Exact copies of all the records are the expected output.

#### Material provided:
....
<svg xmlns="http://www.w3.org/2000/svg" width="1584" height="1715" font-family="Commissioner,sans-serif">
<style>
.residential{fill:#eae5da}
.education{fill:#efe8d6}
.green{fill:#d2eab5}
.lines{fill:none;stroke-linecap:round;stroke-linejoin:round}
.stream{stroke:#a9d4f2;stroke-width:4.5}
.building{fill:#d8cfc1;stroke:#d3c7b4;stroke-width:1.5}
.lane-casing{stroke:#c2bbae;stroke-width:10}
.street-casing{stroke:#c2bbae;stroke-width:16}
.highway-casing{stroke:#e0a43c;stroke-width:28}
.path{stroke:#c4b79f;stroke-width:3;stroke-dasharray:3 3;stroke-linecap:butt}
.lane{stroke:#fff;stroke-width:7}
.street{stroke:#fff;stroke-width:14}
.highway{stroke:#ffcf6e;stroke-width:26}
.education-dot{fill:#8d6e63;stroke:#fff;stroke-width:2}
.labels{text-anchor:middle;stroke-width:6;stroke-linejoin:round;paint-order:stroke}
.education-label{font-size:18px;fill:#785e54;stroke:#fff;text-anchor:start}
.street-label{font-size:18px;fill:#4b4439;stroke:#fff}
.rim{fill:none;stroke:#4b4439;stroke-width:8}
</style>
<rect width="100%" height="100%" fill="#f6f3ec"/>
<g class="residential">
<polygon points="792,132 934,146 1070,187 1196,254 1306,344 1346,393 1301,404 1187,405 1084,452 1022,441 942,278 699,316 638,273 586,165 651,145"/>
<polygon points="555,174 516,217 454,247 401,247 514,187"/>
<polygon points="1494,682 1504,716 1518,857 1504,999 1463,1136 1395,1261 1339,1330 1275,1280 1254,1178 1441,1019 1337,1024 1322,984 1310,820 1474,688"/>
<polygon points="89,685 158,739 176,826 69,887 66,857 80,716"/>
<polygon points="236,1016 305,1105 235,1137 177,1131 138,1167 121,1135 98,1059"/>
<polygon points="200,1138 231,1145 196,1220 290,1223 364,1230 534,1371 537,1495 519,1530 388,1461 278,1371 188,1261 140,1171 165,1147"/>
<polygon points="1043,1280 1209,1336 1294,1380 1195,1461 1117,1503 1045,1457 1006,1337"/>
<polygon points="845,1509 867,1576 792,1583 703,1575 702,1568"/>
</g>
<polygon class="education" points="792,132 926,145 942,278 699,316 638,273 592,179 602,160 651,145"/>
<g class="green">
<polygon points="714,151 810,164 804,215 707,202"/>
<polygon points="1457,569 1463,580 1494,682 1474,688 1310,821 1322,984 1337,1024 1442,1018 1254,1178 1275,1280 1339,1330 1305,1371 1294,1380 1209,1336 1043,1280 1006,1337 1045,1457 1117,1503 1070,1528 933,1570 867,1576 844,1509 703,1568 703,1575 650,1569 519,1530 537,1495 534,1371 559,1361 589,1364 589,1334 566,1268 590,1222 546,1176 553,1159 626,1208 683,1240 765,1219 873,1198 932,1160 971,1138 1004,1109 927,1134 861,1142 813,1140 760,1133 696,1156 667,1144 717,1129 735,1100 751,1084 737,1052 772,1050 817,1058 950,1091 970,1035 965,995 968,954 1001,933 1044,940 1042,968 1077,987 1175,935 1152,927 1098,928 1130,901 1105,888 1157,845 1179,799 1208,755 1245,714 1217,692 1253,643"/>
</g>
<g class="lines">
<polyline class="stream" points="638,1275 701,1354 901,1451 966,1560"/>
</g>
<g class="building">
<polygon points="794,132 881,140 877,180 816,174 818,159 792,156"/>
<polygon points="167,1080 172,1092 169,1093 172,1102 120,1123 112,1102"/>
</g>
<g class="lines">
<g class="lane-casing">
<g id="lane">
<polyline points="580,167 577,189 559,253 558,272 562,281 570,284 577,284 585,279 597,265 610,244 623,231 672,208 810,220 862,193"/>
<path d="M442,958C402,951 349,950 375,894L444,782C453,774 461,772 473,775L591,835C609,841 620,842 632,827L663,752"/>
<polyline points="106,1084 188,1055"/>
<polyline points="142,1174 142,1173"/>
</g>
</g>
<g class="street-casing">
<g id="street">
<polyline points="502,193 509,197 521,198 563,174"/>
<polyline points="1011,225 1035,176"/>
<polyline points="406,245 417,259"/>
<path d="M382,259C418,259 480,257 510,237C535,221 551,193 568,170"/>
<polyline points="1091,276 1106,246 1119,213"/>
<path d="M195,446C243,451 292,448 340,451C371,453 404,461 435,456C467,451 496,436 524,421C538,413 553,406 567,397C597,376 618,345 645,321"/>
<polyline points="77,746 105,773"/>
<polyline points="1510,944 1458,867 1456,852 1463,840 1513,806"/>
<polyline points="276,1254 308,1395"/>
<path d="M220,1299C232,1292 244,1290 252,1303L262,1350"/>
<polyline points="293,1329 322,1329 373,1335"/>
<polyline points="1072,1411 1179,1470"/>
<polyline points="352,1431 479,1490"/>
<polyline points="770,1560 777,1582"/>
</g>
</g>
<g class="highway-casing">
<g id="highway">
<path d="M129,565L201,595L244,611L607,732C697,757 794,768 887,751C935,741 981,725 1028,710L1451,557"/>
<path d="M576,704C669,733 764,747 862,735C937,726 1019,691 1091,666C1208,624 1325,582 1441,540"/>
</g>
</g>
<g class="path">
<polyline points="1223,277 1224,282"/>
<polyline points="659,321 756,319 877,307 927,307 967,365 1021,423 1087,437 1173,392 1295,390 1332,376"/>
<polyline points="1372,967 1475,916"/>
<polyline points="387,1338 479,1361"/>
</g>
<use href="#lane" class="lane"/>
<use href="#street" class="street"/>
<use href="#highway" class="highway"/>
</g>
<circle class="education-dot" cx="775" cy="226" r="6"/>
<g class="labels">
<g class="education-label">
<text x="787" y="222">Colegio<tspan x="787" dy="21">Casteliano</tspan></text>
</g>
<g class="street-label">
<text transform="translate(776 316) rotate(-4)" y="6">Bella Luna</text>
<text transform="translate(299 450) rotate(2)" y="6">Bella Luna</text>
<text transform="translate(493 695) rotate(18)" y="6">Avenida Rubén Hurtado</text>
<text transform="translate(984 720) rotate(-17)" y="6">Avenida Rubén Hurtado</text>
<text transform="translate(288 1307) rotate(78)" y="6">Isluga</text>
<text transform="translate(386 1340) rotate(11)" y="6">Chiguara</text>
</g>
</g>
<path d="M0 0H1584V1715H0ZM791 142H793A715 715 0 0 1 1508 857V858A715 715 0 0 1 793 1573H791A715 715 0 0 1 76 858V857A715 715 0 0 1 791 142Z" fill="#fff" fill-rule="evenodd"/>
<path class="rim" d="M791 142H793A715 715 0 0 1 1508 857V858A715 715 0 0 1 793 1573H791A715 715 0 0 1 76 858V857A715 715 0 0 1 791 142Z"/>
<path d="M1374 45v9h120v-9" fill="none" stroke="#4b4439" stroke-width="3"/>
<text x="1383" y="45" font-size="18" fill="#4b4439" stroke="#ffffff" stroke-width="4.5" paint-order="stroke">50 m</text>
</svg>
....
#### Written answer:
<svg xmlns="http://www.w3.org/2000/svg" width="1584" height="1715" font-family="Commissioner,sans-serif">
<style>
.residential{fill:#eae5da}
.education{fill:#efe8d6}
.green{fill:#d2eab5}
.lines{fill:none;stroke-linecap:round;stroke-linejoin:round}
.stream{stroke:#a9d4f2;stroke-width:4.5}
.building{fill:#d8cfc1;stroke:#d3c7b4;stroke-width:1.5}
.lane-casing{stroke:#c2bbae;stroke-width:10}
.street-casing{stroke:#c2bbae;stroke-width:16}
.highway-casing{stroke:#e0a43c;stroke-width:28}
.path{stroke:#c4b79f;stroke-width:3;stroke-dasharray:3 3;stroke-linecap:butt}
.lane{stroke:#fff;stroke-width:7}
.street{stroke:#fff;stroke-width:14}
.highway{stroke:#ffcf6e;stroke-width:26}
.education-dot{fill:#8d6e63;stroke:#fff;stroke-width:2}
.labels{text-anchor:middle;stroke-width:6;stroke-linejoin:round;paint-order:stroke}
.education-label{font-size:18px;fill:#785e54;stroke:#fff;text-anchor:start}
.street-label{font-size:18px;fill:#4b4439;stroke:#fff}
.rim{fill:none;stroke:#4b4439;stroke-width:8}
</style>
<rect width="100%" height="100%" fill="#f6f3ec"/>
<g class="residential">
<polygon points="792,132 934,146 1070,187 1196,254 1306,344 1346,393 1301,404 1187,405 1084,452 1022,441 942,278 699,316 638,273 586,165 651,145"/>
<polygon points="555,174 516,217 454,247 401,247 514,187"/>
<polygon points="1494,682 1504,716 1518,857 1504,999 1463,1136 1395,1261 1339,1330 1275,1280 1254,1178 1441,1019 1337,1024 1322,984 1310,820 1474,688"/>
<polygon points="89,685 158,739 176,826 69,887 66,857 80,716"/>
<polygon points="236,1016 305,1105 235,1137 177,1131 138,1167 121,1135 98,1059"/>
<polygon points="200,1138 231,1145 196,1220 290,1223 364,1230 534,1371 537,1495 519,1530 388,1461 278,1371 188,1261 140,1171 165,1147"/>
<polygon points="1043,1280 1209,1336 1294,1380 1195,1461 1117,1503 1045,1457 1006,1337"/>
<polygon points="845,1509 867,1576 792,1583 703,1575 702,1568"/>
</g>
<polygon class="education" points="792,132 926,145 942,278 699,316 638,273 592,179 602,160 651,145"/>
<g class="green">
<polygon points="714,151 810,164 804,215 707,202"/>
<polygon points="1457,569 1463,580 1494,682 1474,688 1310,821 1322,984 1337,1024 1442,1018 1254,1178 1275,1280 1339,1330 1305,1371 1294,1380 1209,1336 1043,1280 1006,1337 1045,1457 1117,1503 1070,1528 933,1570 867,1576 844,1509 703,1568 703,1575 650,1569 519,1530 537,1495 534,1371 559,1361 589,1364 589,1334 566,1268 590,1222 546,1176 553,1159 626,1208 683,1240 765,1219 873,1198 932,1160 971,1138 1004,1109 927,1134 861,1142 813,1140 760,1133 696,1156 667,1144 717,1129 735,1100 751,1084 737,1052 772,1050 817,1058 950,1091 970,1035 965,995 968,954 1001,933 1044,940 1042,968 1077,987 1175,935 1152,927 1098,928 1130,901 1105,888 1157,845 1179,799 1208,755 1245,714 1217,692 1253,643"/>
</g>
<g class="lines">
<polyline class="stream" points="638,1275 701,1354 901,1451 966,1560"/>
</g>
<g class="building">
<polygon points="794,132 881,140 877,180 816,174 818,159 792,156"/>
<polygon points="167,1080 172,1092 169,1093 172,1102 120,1123 112,1102"/>
</g>
<g class="lines">
<g class="lane-casing">
<g id="lane">
<polyline points="580,167 577,189 559,253 558,272 562,281 570,284 577,284 585,279 597,265 610,244 623,231 672,208 810,220 862,193"/>
<path d="M442,958C402,951 349,950 375,894L444,782C453,774 461,772 473,775L591,835C609,841 620,842 632,827L663,752"/>
<polyline points="106,1084 188,1055"/>
<polyline points="142,1174 142,1173"/>
</g>
</g>
<g class="street-casing">
<g id="street">
<polyline points="502,193 509,197 521,198 563,174"/>
<polyline points="1011,225 1035,176"/>
<polyline points="406,245 417,259"/>
<path d="M382,259C418,259 480,257 510,237C535,221 551,193 568,170"/>
<polyline points="1091,276 1106,246 1119,213"/>
<path d="M195,446C243,451 292,448 340,451C371,453 404,461 435,456C467,451 496,436 524,421C538,413 553,406 567,397C597,376 618,345 645,321"/>
<polyline points="77,746 105,773"/>
<polyline points="1510,944 1458,867 1456,852 1463,840 1513,806"/>
<polyline points="276,1254 308,1395"/>
<path d="M220,1299C232,1292 244,1290 252,1303L262,1350"/>
<polyline points="293,1329 322,1329 373,1335"/>
<polyline points="1072,1411 1179,1470"/>
<polyline points="352,1431 479,1490"/>
<polyline points="770,1560 777,1582"/>
</g>
</g>
<g class="highway-casing">
<g id="highway">
<path d="M129,565L201,595L244,611L607,732C697,757 794,768 887,751C935,741 981,725 1028,710L1451,557"/>
<path d="M576,704C669,733 764,747 862,735C937,726 1019,691 1091,666C1208,624 1325,582 1441,540"/>
</g>
</g>
<g class="path">
<polyline points="1223,277 1224,282"/>
<polyline points="659,321 756,319 877,307 927,307 967,365 1021,423 1087,437 1173,392 1295,390 1332,376"/>
<polyline points="1372,967 1475,916"/>
<polyline points="387,1338 479,1361"/>
</g>
<use href="#lane" class="lane"/>
<use href="#street" class="street"/>
<use href="#highway" class="highway"/>
</g>
<circle class="education-dot" cx="775" cy="226" r="6"/>
<g class="labels">
<g class="education-label">
<text x="787" y="222">Colegio<tspan x="787" dy="21">Casteliano</tspan></text>
</g>
<g class="street-label">
<text transform="translate(776 316) rotate(-4)" y="6">Bella Luna</text>
<text transform="translate(299 450) rotate(2)" y="6">Bella Luna</text>
<text transform="translate(493 695) rotate(18)" y="6">Avenida Rubén Hurtado</text>
<text transform="translate(984 720) rotate(-17)" y="6">Avenida Rubén Hurtado</text>
<text transform="translate(288 1307) rotate(78)" y="6">Isluga</text>
<text transform="translate(386 1340) rotate(11)" y="6">Chiguara</text>
</g>
</g>
<path d="M0 0H1584V1715H0ZM791 142H793A715 715 0 0 1 1508 857V858A715 715 0 0 1 793 1573H791A715 715 0 0 1 76 858V857A715 715 0 0 1 791 142Z" fill="#fff" fill-rule="evenodd"/>
<path class="rim" d="M791 142H793A715 715 0 0 1 1508 857V858A715 715 0 0 1 793 1573H791A715 715 0 0 1 76 858V857A715 715 0 0 1 791 142Z"/>
<path d="M1374 45v9h120v-9" fill="none" stroke="#4b4439" stroke-width="3"/>
<text x="1383" y="45" font-size="18" fill="#4b4439" stroke="#ffffff" stroke-width="4.5" paint-order="stroke">50 m</text>
</svg>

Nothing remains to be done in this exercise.